# WORK INSTRUCTIONS
From the line with "thumb ip: (170, 117)" to the last line of the data below, repeat every line exactly and add nothing.

::: INFORMATION GIVEN

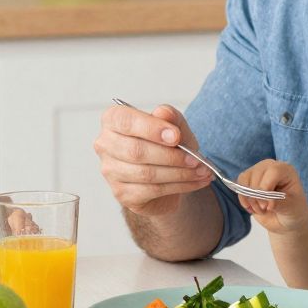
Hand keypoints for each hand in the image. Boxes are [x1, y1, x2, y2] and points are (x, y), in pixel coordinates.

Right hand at [94, 102, 210, 216]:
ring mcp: (111, 171)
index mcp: (113, 120)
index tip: (176, 136)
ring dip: (180, 174)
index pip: (125, 121)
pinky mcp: (121, 193)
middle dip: (171, 156)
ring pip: (146, 174)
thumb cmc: (166, 145)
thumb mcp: (174, 127)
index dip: (152, 129)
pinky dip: (179, 187)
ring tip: (202, 171)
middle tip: (196, 159)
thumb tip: (163, 113)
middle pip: (136, 151)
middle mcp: (105, 144)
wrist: (166, 175)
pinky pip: (152, 191)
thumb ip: (170, 117)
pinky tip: (195, 182)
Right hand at [236, 159, 307, 234]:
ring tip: (260, 209)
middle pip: (256, 174)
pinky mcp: (248, 180)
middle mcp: (271, 167)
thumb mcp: (290, 208)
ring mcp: (258, 172)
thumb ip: (279, 203)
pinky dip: (243, 199)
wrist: (285, 219)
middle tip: (264, 210)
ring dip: (249, 199)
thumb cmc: (292, 211)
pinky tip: (252, 208)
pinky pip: (239, 186)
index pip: (273, 171)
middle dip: (257, 197)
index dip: (267, 188)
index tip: (268, 206)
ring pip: (245, 179)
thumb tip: (265, 202)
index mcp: (285, 170)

::::::

# ANSWER TO THIS TASK
thumb ip: (170, 117)
pinky tip: (195, 182)
Right hand at [236, 159, 307, 234]:
ring tip: (260, 209)
middle pip: (256, 174)
pinky mcp: (248, 180)
middle mcp: (271, 167)
thumb mcp: (290, 208)
ring mcp: (258, 172)
thumb ip: (279, 203)
pinky dip: (243, 199)
wrist: (285, 219)
middle tip: (264, 210)
ring dip: (249, 199)
thumb cmc: (292, 211)
pinky tip: (252, 208)
pinky pip: (239, 186)
index pip: (273, 171)
middle dip: (257, 197)
index dip: (267, 188)
index tip: (268, 206)
ring pip: (245, 179)
thumb tip: (265, 202)
index mcp: (285, 170)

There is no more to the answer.